The riots ended with 61 detained.

The law, which Piñera opposes, was approved the next day by deputies.

Frustration on the rise

Also on Tuesday, in Bolivia, some 4,000 people defied the mandatory quarantine and marched about 12 km from El Alto to La Paz.

“We are defending job stability, there are many layoffs,” said Juan Carlos Huarachi, the miner who heads the Bolivian Workers’ Central. He denounced that the government of the right-wing Jeanine Áñez has not respected “its own decrees” of labor immobility.

Although the march, which reached the vicinity of the government palace, ended peacefully, previous demonstrations had another outcome.
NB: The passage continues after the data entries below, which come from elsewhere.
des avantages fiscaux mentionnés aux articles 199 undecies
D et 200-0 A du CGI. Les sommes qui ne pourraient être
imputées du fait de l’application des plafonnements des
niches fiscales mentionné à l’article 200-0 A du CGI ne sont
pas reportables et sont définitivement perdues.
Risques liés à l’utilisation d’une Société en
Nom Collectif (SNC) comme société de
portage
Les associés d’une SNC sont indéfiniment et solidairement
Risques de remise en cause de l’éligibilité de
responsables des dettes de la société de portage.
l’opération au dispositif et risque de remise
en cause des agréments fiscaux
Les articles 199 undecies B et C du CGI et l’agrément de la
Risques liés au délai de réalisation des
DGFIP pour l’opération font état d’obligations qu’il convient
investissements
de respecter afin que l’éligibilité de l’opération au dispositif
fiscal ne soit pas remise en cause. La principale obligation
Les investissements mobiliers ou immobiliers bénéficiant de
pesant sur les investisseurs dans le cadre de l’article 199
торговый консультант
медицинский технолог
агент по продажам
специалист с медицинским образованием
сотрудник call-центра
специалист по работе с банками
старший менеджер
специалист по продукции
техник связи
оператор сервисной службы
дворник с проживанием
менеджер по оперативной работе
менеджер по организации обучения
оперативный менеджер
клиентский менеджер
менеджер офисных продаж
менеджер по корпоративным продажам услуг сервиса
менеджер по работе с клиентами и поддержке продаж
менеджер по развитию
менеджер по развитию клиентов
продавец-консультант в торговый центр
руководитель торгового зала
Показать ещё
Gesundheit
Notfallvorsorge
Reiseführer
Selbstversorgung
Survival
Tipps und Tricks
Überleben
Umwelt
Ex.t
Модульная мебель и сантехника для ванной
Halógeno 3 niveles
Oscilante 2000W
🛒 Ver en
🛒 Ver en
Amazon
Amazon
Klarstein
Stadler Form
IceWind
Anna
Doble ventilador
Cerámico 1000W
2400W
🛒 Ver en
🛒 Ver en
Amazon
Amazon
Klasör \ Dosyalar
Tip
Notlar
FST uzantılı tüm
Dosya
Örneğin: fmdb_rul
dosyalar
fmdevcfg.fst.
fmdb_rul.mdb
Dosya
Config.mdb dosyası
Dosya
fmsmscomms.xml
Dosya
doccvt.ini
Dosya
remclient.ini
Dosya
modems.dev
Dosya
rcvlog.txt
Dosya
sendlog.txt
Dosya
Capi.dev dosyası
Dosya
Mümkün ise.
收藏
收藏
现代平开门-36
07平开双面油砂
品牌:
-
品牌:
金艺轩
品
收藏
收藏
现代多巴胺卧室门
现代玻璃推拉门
Days earlier, residents of a neighborhood on the outskirts of Cochabamba, who demanded the closure of a nearby landfill because they considered it a source of infection, were severely repressed by the security forces who deployed helicopters and military aircraft.

In response, the Inter-American Commission on Human Rights (IACHR) reminded the Áñez government “of its obligations to guarantee human rights, not to criminalize leaders, leaders and participants in social protests.”
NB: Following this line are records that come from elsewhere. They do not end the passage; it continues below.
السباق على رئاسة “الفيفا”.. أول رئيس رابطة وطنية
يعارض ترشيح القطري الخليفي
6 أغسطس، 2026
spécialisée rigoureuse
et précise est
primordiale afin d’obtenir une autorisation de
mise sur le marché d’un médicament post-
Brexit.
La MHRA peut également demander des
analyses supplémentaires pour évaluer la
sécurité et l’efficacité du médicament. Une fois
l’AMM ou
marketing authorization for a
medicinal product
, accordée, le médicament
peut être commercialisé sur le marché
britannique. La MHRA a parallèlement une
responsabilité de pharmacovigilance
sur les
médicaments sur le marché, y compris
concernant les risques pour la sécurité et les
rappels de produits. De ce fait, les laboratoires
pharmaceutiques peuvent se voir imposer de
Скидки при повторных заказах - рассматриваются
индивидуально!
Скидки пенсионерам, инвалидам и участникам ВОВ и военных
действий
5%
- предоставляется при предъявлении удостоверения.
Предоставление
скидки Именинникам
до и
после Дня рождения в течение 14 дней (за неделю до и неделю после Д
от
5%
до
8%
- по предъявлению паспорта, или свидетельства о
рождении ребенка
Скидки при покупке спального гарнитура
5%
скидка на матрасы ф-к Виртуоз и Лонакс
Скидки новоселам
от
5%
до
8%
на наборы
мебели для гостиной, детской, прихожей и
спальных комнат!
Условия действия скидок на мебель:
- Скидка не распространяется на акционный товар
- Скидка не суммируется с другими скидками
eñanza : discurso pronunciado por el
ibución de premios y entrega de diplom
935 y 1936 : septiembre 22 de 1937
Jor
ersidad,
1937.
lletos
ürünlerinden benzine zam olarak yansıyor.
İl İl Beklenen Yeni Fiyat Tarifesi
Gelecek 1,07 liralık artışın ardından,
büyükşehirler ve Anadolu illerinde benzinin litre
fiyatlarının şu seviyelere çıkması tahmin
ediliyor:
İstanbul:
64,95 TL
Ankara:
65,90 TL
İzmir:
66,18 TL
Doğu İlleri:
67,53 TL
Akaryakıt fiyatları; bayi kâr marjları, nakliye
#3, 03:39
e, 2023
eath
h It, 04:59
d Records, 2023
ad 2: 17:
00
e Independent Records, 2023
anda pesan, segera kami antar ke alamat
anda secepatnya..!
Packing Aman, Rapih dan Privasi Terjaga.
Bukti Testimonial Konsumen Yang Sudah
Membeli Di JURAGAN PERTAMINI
Carlos Malamud, a researcher on Latin American issues at the Elcano Royal Institute, finds it unlikely “for the moment” that protests will be widespread, although the management of the pandemic may lead to an increase in tension based on “the vision that citizens have of the work of their rulers and their degree of coherence.”

But the deterioration of the economic situation, Malamud adds, can be decisive, especially in countries where protests and discontent were already on the agenda before the pandemic forced a pause.

“The worrying thing will arise when this has passed or begins to be left behind. Then it will be the time for the most massive recriminations, depending on the results: human and economic losses and the way to manage the crisis,” the expert predicted.

Individual liberties

Brazil, Mexico, Peru and Chile are the most affected countries in the region by COVID-19, which will cause an additional 45 million people to fall into poverty in Latin America and the Caribbean, according to the UN.

After almost five months since the virus erupted, governments juggle to manage their economies — which ECLAC estimates will lose more than 2.7 million companies and at least 8.5 million jobs.

The increasing virulence of the epidemic has reversed plans for reopening, as occurred in cities and neighborhoods in Chile, Colombia, Venezuela, Ecuador, Peru, El Salvador and Brazil, among other countries.

In Argentina, where the quarantine has been especially strict and long — now around 120 days — last week there were protests in various cities in defense of “individual liberties.”

“Health matters, but the economy also. One does not go without the other. The State is not there to leave us paralyzed,” claimed José Carlos Vélez, 49, who was in downtown Buenos Aires with people waving Argentine flags and honking their car horns.